→ **Task statement**:
Restate the listing below word for word. No picture belongs in the result.

→ **Given material**:
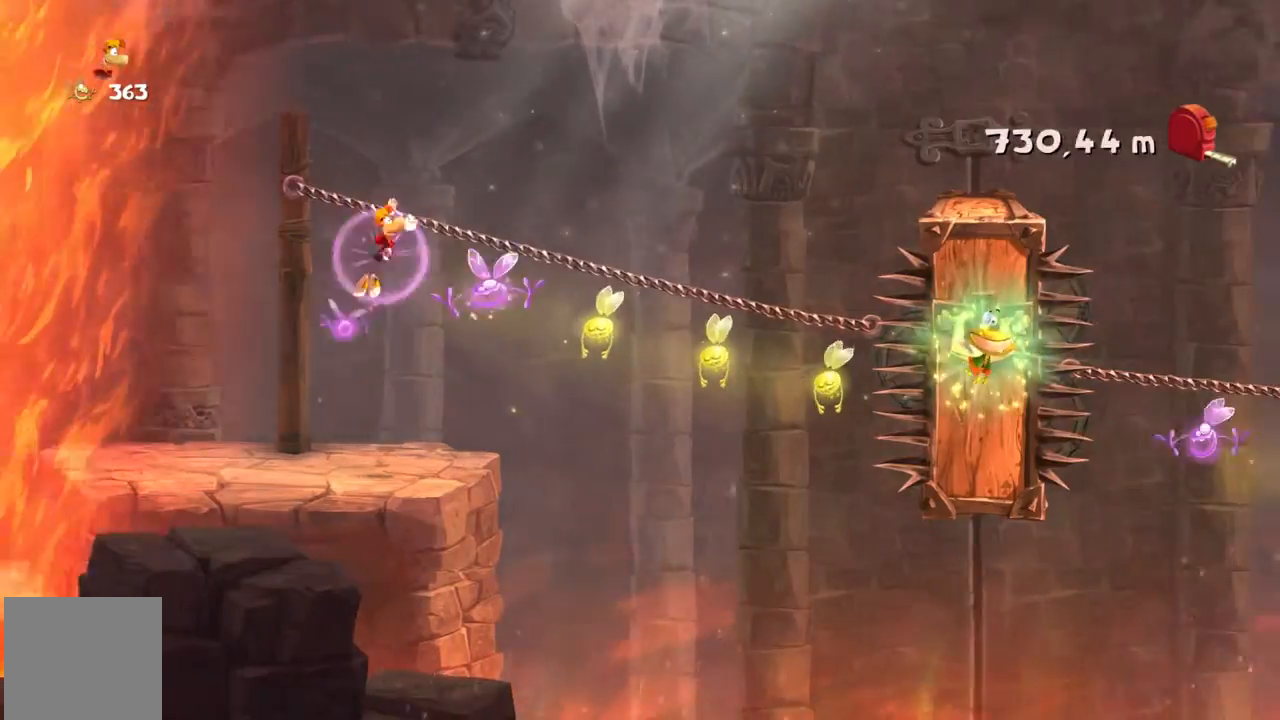
{"buttons": ["R2"], "left_stick": "right", "events": []}
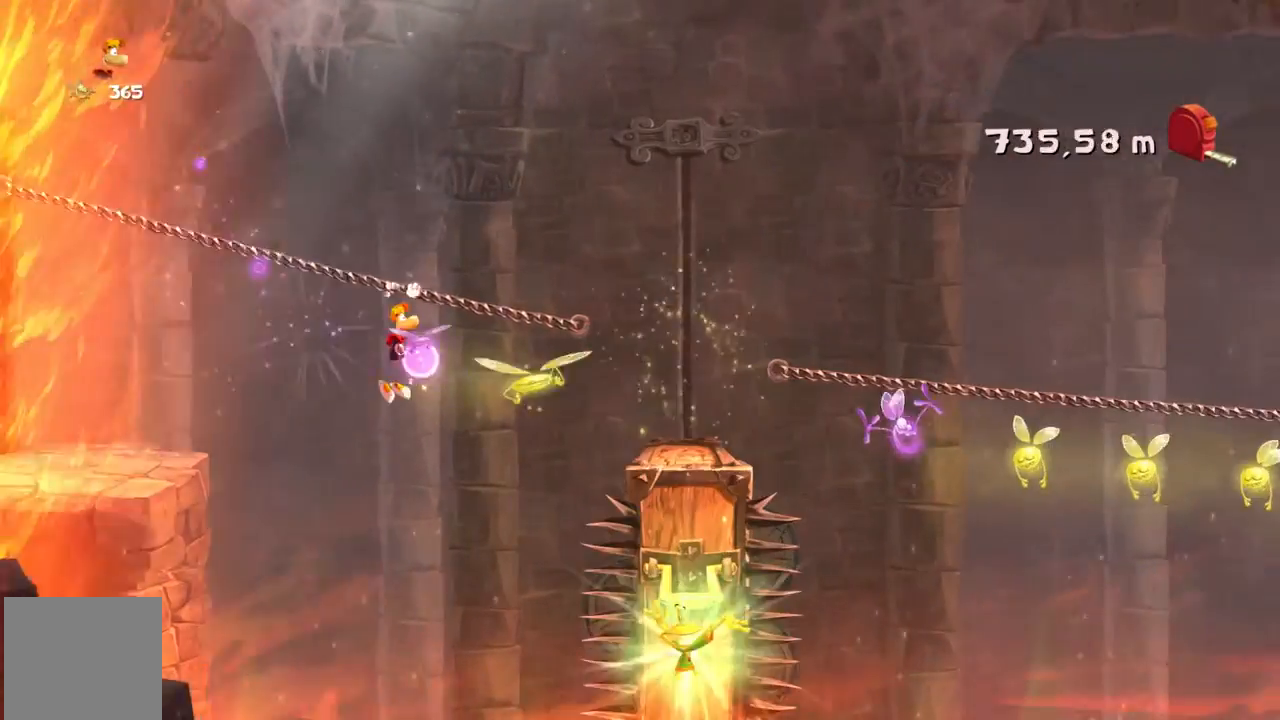
{"buttons": ["R2"], "left_stick": "right", "events": []}
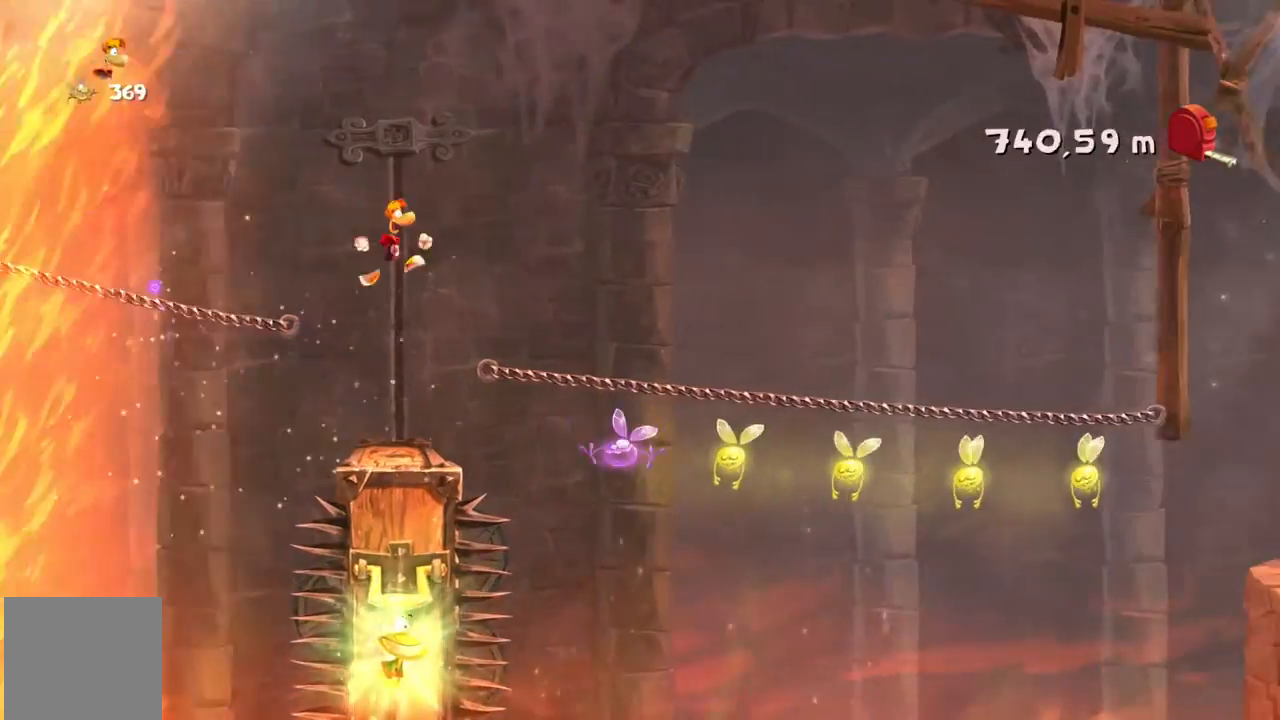
{"buttons": ["R2", "DPAD_DOWN"], "left_stick": "right", "events": [[434, "DPAD_DOWN", "down"]]}
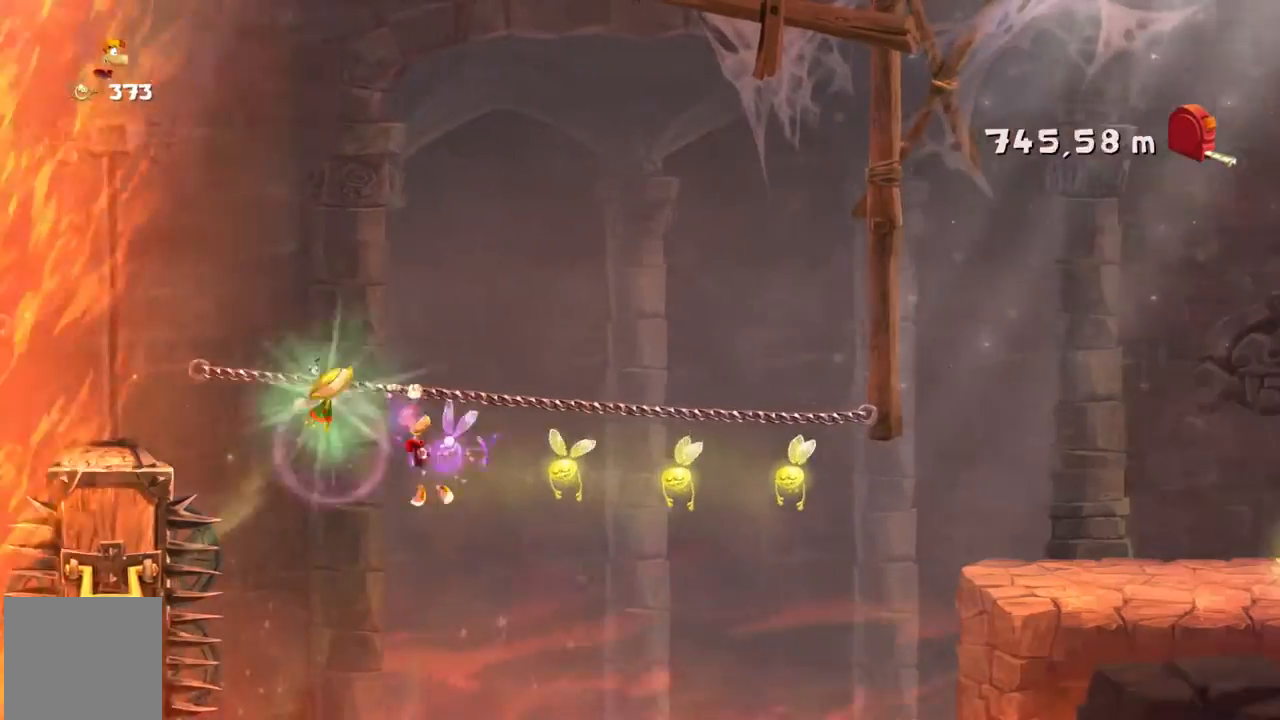
{"buttons": ["R2"], "left_stick": "right", "events": [[34, "DPAD_DOWN", "up"]]}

→ **Written answer**:
{"buttons": ["R2"], "left_stick": "right", "events": []}
{"buttons": ["R2"], "left_stick": "right", "events": []}
{"buttons": ["R2", "DPAD_DOWN"], "left_stick": "right", "events": [[434, "DPAD_DOWN", "down"]]}
{"buttons": ["R2"], "left_stick": "right", "events": [[34, "DPAD_DOWN", "up"]]}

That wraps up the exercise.